114. However, it is accepted that a group of employees accepted the ex gratia payment. Those who accepted the ex gratia payment or any other benefit under the Scheme, in our considered opinion, could not have resiled therefrom.
115. The Scheme is contractual in nature. The contractual right derived by the employees concerned, therefore, could be waived. The employees concerned having accepted a part of the benefit could not be permitted to approbate and reprobate nor can they be permitted to resile from their earlier stand.”

16. Next decision, in the chronology, which we want to refer to is the case of Romesh Chander Kanoji. This is also a judgment rendered by a three Judge Bench, in which case of O.P. Swarnakar was specifically referred to and discussed. The principle laid down in O.P. Swarnakar was explained and in the process the Court noticed different outcomes insofar as State Bank of India is concerned vis-a-vis nationalised banks. This distinction was brought out and explained by this Court in the following manner:
6. It is evident from above that in the case of SBIVRS, where there is a specific provision for withdrawal, the employee must exercise his option within the time specified; and in case of nationalized banks where there was no provision to withdraw (and in fact the Scheme forbade withdrawal), the withdrawal must be effected prior to acceptance by the Bank. Therefore, in terms of the ratio laid down by this Court, the employee is ensured under SBIVRS the right of withdrawal within the specified period.

17. xxxx xxxxx xxxx
18. xxxx xxxxx xxxx

19. In New India Assurance Co. Ltd. v. Raghuvir Singh Narang and Anr. MANU/SC/0241/2010: (2010) 5 SCC 335, this Court again reiterated that such schemes were contractual in nature and the provisions of the Indian Contract Act, 1872 would apply and the offer could be withdrawn any time before its acceptance. What is important is that this Court culled out the principles laid down in O.P. Swarnakar in para 22 of its judgment, which we reproduce below:
22. The effect of the decision in Swarnakar can be summarised thus:
(i) If a contractual scheme provides that the voluntary retirement by exercise of option by the employee will come into effect only on its acceptance by the employer, it will not create any enforceable right in the employee to claim SV retirement.
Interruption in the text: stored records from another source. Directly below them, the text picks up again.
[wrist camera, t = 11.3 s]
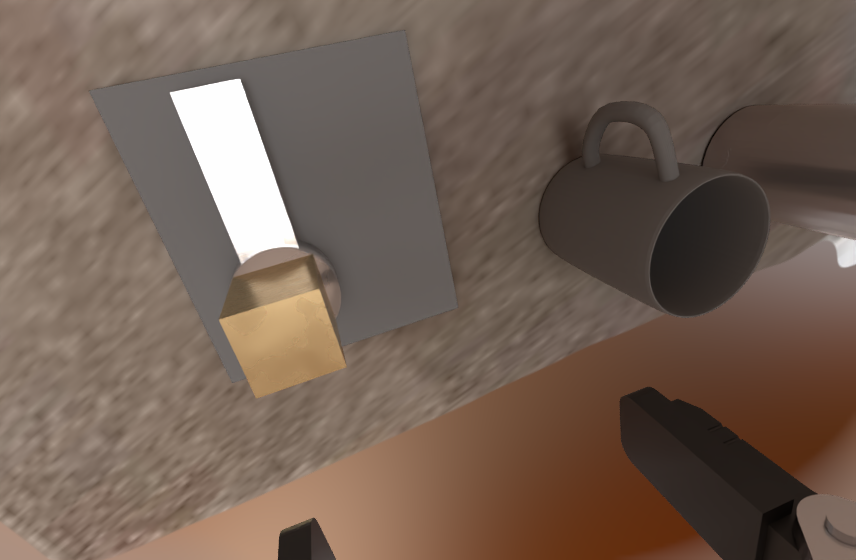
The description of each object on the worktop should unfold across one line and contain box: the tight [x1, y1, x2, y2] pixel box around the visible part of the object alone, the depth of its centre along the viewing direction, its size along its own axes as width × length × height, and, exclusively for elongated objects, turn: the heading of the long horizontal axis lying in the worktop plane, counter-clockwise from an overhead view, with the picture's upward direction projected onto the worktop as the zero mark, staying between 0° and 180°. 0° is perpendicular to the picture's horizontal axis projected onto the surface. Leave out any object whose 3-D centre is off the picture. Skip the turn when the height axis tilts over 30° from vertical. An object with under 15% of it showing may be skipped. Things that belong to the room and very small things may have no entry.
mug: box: [539, 101, 770, 318], centre depth 29 cm, size 14×9×12 cm
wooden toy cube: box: [219, 254, 347, 398], centre depth 25 cm, size 5×5×6 cm
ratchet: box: [170, 79, 341, 319], centre depth 25 cm, size 7×16×6 cm, turn 12°
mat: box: [89, 30, 458, 383], centre depth 29 cm, size 18×20×1 cm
Any term in such a scheme that the employee shall not withdraw from the option once exercised, will be an agreement without consideration and therefore, invalid. Consequently, the employee can withdraw the offer (that is option exercised) before its acceptance. But if the contractual scheme gives the option to an employee to voluntarily retire in terms of the scheme and if there is no condition that it will be effective only on acceptance by the employer, the scheme gives an enforceable right to the employee to retire, by exercising his option. In such a situation, a provision in the contractual scheme that the employee will not be entitled to withdraw the option once made, will be valid and binding and consequently, an employee will not be entitled to withdraw from the option exercised.
(ii) Where the scheme is statutory in character, its terms will prevail over the general principles of contract and the provision of the Contract Act. Further, there will be no question of any “consideration” for the condition in the scheme that the employee will not withdraw from the option exercised. Subject to any challenge to the validity of the scheme itself, the terms of the statutory scheme will be binding on the employees concerned, and once the option is exercised by an employee to voluntarily retire in terms of the retirement package contained in the scheme, the employee will not be entitled to withdraw from the exercise of the option, if there is a bar against such withdrawal.”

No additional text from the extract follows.